Crisafulli's future-focused Press Club address exposes hypocrisy of locking Queensland into fossil fuel past

The Queensland Conservation Council has called out the hypocrisy of Premier Crisafulli's future-focused pitch to the National Press Club while his government in fact remains tied to expanding fossil fuel industries of the past and undermines investment in clean industries of the future.

The peak body warns that the Premier’s eager pursuit of fossil fuels and critical minerals will come at the expense of Queensland’s iconic nature and leave communities at risk from increasing climate impacts, unless the State Government focuses on taking climate action and protecting nature.

Queensland Conservation Council's Coal and Gas Campaigner, Ms Charlie Cox says

You can’t sell Queensland as the future while locking us into the past. Premier Crisafulli’s address today showed he knows the language of the future. However, the actions of his Government are to fast-track the expansion of the polluting fossil fuel industries of the past.

There is a very thin veneer of future industries with the Premier talking about being open for investment in critical minerals and renewable energy. But the jig will soon be up, as increasing extreme weather driven by climate change drives up insurance costs.

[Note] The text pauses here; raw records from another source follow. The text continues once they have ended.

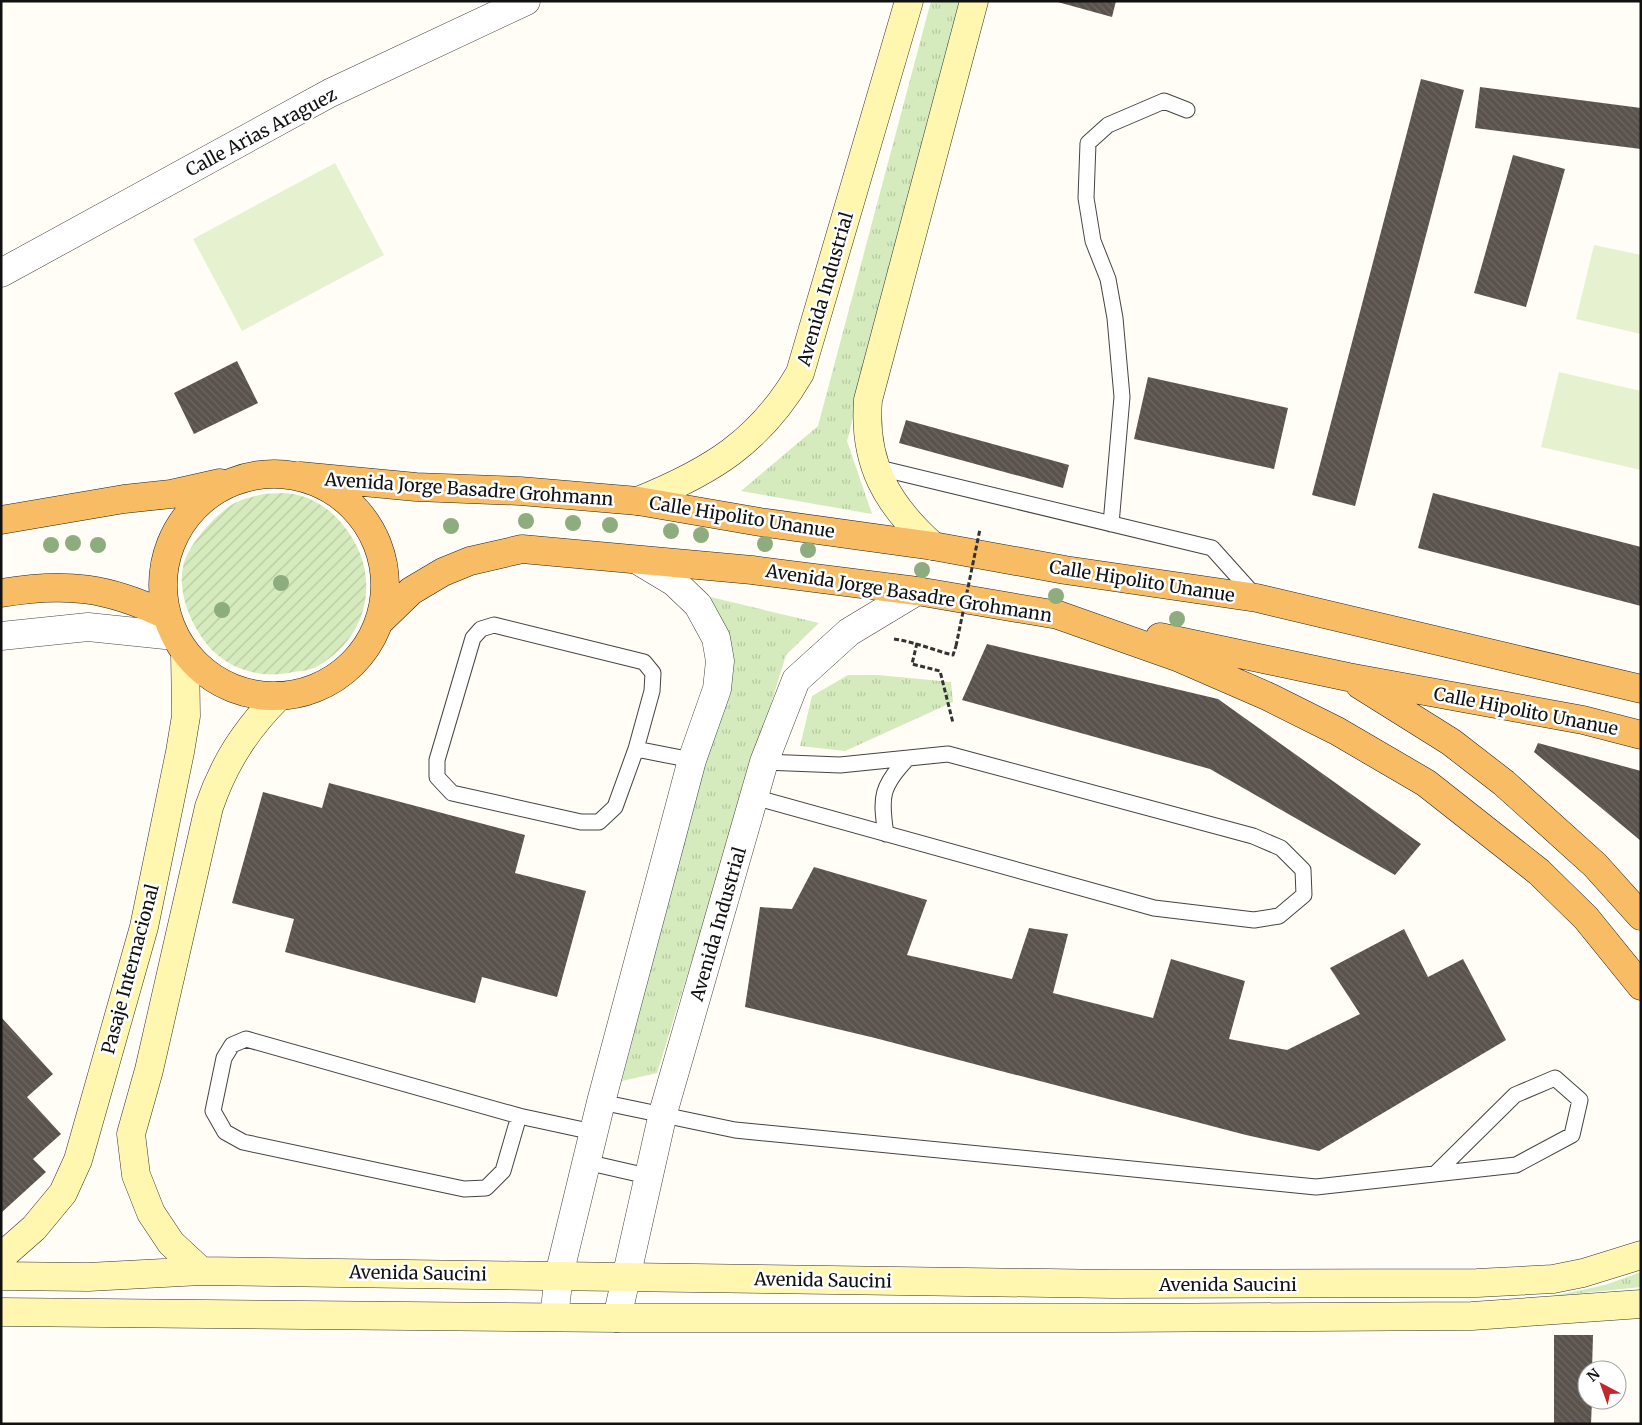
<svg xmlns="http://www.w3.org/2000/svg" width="1642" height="1425" font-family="Merriweather,serif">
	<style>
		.grass { fill: url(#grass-tufts) }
		.garden { fill: url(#garden-furrows) }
		.pitch { fill: #e6f2cf }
		.building { fill: url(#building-back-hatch) }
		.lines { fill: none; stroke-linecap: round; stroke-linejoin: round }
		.service-casing { stroke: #444; stroke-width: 17 }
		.minor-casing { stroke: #444; stroke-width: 29 }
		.secondary-casing { stroke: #333; stroke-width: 29 }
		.trunk-casing { stroke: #222; stroke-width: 29 }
		.path { stroke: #333; stroke-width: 3; stroke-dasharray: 5 2.5; stroke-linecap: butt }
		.service { stroke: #fff; stroke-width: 15 }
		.minor { stroke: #fff; stroke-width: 28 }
		.secondary { stroke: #fff6b0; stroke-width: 28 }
		.trunk { stroke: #f7bc64; stroke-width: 28 }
		.path-bridge { stroke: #333; stroke-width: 3; stroke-dasharray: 5 2.5; stroke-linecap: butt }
		.tree { fill: #8dad7f }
		.labels { text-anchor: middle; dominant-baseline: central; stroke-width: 5; stroke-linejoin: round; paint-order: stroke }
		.street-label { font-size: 18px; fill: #111; stroke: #fff }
	</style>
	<defs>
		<pattern id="grass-tufts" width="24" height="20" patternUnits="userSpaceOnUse" patternTransform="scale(1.25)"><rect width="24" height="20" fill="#d5ebbd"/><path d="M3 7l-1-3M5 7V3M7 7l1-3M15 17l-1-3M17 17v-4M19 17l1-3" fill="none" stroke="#b6c8a1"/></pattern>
		<pattern id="garden-furrows" width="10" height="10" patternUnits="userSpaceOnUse" patternTransform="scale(1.25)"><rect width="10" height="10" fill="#d5ebbd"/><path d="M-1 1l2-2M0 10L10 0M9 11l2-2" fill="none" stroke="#b6c8a1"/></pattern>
		<pattern id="building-back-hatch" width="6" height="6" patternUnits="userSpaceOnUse" patternTransform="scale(1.25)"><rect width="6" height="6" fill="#5a524d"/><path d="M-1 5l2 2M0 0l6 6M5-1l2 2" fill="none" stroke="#6d6662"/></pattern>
	</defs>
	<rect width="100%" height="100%" fill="#fffdf5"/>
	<!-- grass -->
	<path class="grass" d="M931 1H961L847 441 872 514 741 491 818 426Z
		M706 596 819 623 786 655 657 1073 622 1081 729 660Z
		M848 675H878L951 682 953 702 845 751 800 746 812 696Z
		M1641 1272V1287L1553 1296 1605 1285Z"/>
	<!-- garden -->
	<path class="garden" d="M263 494C272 494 283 492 293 494 313 497 331 510 343 525 382 572 371 635 318 666 310 671 297 671 288 673 261 678 232 670 212 650 193 630 177 595 183 567 187 545 218 511 237 502 245 498 254 497 263 494Z"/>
	<!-- pitch -->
	<path class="pitch" d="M335 163 384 255 242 331 193 239Z
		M1594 245 1641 255V334L1576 319Z
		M1559 372 1641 391V470L1541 447Z"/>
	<!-- building -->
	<path class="building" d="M1054 1H1116L1112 17Z
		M1421 79 1464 90 1355 506 1312 495Z
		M1480 87 1641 108V149L1475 128Z
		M1513 155 1565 169 1526 307 1474 293Z
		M237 361 258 403 194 434 174 393Z
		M1148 377 1288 408 1274 469 1134 439Z
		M906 420 1069 465 1063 488 899 443Z
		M1433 493 1641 547V606L1418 548Z
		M987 644 1218 699 1421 844 1395 875 1210 769 962 700Z
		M1538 743 1641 771V841L1534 752Z
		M329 783 525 835 515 873 586 891 557 997 482 977 475 1003 285 952 294 919 232 903 263 792 322 808Z
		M814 867 927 900 907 955 1012 979 1029 928 1068 934 1053 993 1153 1018 1171 959 1245 981 1229 1039 1287 1050 1360 1014 1330 968 1404 929 1428 977 1463 959 1506 1040 1319 1151 1246 1135 875 1038 745 1007 760 907 792 909Z
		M1 1017 53 1074 27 1097 61 1134 33 1159 46 1172 1 1213Z
		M1554 1335H1593L1592 1370H1587V1400H1592L1591 1424H1554Z"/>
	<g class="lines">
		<defs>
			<path id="service" d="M875 467 1212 548 1256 597
				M1111 524 1122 397 1115 318 1108 279 1093 241 1086 198 1088 143 1108 125 1164 101 1187 110
				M494 625 644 662 653 673 652 691 636 749 615 807 599 822H581L452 793 437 777V760L473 638 481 629Z
				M636 749 692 760
				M754 797 1154 908 1254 920 1279 916 1304 895 1303 870 1281 848 1253 836 948 754 840 765 764 762
				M886 834C880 797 881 786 908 758
				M601 1102 735 1130 1316 1187 1516 1165 1572 1135 1580 1100 1555 1078 1515 1095 1435 1174
				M519 1116 503 1171 486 1188 464 1189 243 1142 225 1132 213 1111 224 1058 232 1045 246 1039 519 1116 593 1132
				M586 1162 647 1176"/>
			<path id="minor" d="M1 273 330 93 526 1
				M1 636 88 627 175 636
				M554 1317 559 1275 601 1102 692 760 717 689 720 661 716 638 698 605 674 582 639 561
				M617 1318 663 1113 764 762 796 680 849 632 917 591"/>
			<path id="secondary" d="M638 501C710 472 760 442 800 373L909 1
				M933 546C887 505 863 463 868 400L974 1
				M1 1257 34 1228 63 1193 78 1160 144 927 180 752 186 716 185 652
				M201 1271 171 1243 151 1213 136 1175 131 1134 149 1070 209 807C224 763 246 729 279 696
				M1 1276 88 1277 201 1271 1113 1284 1477 1283 1553 1279 1583 1273 1641 1255
				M1 1312 617 1318H1113L1472 1316 1641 1304"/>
			<path id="trunk" d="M163 585a111 111 0 1 1 222 0a111 111 0 1 1-222 0Z
				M300 476 416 487 520 491 638 501 760 522 933 546 1065 570 1257 598 1641 689
				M1 520 124 499 171 494 220 483
				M1 593C66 582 107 587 166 615
				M379 622 411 591 443 572 470 561 522 549 752 570 917 591 1058 615 1177 657 1269 697 1337 731 1426 783 1539 872 1586 918 1641 986
				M1160 637 1348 677 1583 720 1641 735
				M1360 685 1451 742 1504 783 1595 865 1641 916"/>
		</defs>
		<!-- service casing -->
		<use href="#service" class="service-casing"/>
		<!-- minor casing -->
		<use href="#minor" class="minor-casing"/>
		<!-- secondary casing -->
		<use href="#secondary" class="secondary-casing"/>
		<!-- trunk casing -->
		<use href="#trunk" class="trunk-casing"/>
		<!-- path -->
		<path class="path" d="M894 639C915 642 933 650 953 655L956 646
			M917 643 912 664 940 671 953 723"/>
		<!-- service -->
		<use href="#service" class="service"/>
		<!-- minor -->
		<use href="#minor" class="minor"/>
		<!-- secondary -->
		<use href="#secondary" class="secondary"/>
		<!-- trunk -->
		<use href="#trunk" class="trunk"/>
		<!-- path-bridge -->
		<path class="path-bridge" d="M956 646 980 529"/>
	</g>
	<!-- trees -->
	<g class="tree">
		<circle cx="526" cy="521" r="8"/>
		<circle cx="573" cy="523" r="8"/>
		<circle cx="610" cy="525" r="8"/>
		<circle cx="451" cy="526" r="8"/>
		<circle cx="671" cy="531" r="8"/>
		<circle cx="701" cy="535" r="8"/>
		<circle cx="73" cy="543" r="8"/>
		<circle cx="765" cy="544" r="8"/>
		<circle cx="51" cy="545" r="8"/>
		<circle cx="98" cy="545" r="8"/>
		<circle cx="808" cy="550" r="8"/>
		<circle cx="922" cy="570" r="8"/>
		<circle cx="281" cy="583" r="8"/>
		<circle cx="1056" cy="596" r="8"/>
		<circle cx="222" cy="610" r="8"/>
		<circle cx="1177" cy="619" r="8"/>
	</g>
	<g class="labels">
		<!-- street labels -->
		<g class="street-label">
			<text transform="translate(261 132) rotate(-28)">Calle Arias Araguez</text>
			<text transform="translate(825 289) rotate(-74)">Avenida Industrial</text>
			<text transform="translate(469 489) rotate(4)">Avenida Jorge Basadre Grohmann</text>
			<text transform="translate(742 517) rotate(9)">Calle Hipolito Unanue</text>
			<text transform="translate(1142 581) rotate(9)">Calle Hipolito Unanue</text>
			<text transform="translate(909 593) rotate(9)">Avenida Jorge Basadre Grohmann</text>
			<text transform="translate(1526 711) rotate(11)">Calle Hipolito Unanue</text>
			<text transform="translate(718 924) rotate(-74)">Avenida Industrial</text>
			<text transform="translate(130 969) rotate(-75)">Pasaje Internacional</text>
			<text transform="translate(418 1273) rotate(1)">Avenida Saucini</text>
			<text transform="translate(823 1280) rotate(1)">Avenida Saucini</text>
			<text x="1228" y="1284">Avenida Saucini</text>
		</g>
	</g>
	<!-- border -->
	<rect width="1642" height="1425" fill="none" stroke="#111111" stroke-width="5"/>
	<!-- north arrow -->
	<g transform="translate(1602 1385) rotate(319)"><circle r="24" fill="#ffffff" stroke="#a0a0a0"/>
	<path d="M0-4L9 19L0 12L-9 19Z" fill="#c4262e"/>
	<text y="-8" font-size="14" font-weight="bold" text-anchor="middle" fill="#111111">N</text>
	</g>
</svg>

Crisafulli’s ideological commitment to coal and gas has been exposed. Although Queensland’s coal fleet is the youngest in the National Electricity Market, it is still ageing and has some of the least reliable power stations in the NEM. Callide C broke down again in a January heat wave, and over the last year, an average of 23% of Queensland’s coal-fired power station capacity was offline.

Queensland can’t be open to next-generation clean industries while our Government is actively propping up yesterday’s technologies like coal and gas.

Streamlining environmental approvals to fast-track coal and gas threatens the communities and biodiversity that make Queensland what it is. The Government’s moves to stifle renewable energy investment, through abrupt planning changes and calling in already approved projects, shows their lack of commitment to clean industries.

Crisafulli has at least read the community right, that Queenslanders want the progressive coal royalties scheme to stay. We know it is only fair that multinational mining corporations return a share of their superprofits back into the communities they extract resources from.

We can develop new, clean industries that protect nature and our climate. But without accelerating nature protection laws, particularly bioregional planning under the new EPBC reforms, expanding critical minerals could allow a repeat of the devastation coal and gas mining has wrought on Queensland’s landscapes.

Any critical minerals development must be done with robust environmental safeguards and First Nations collaboration so we can develop the clean industries that will allow Queensland to get maximum benefits out of our resources, not just continue exporting our resources overseas for multinational profit.

For Crisafulli to create a Queensland that we can all be proud of, he must match his optimism with policies that secure a stable climate, protect nature, and build a genuinely modern energy system.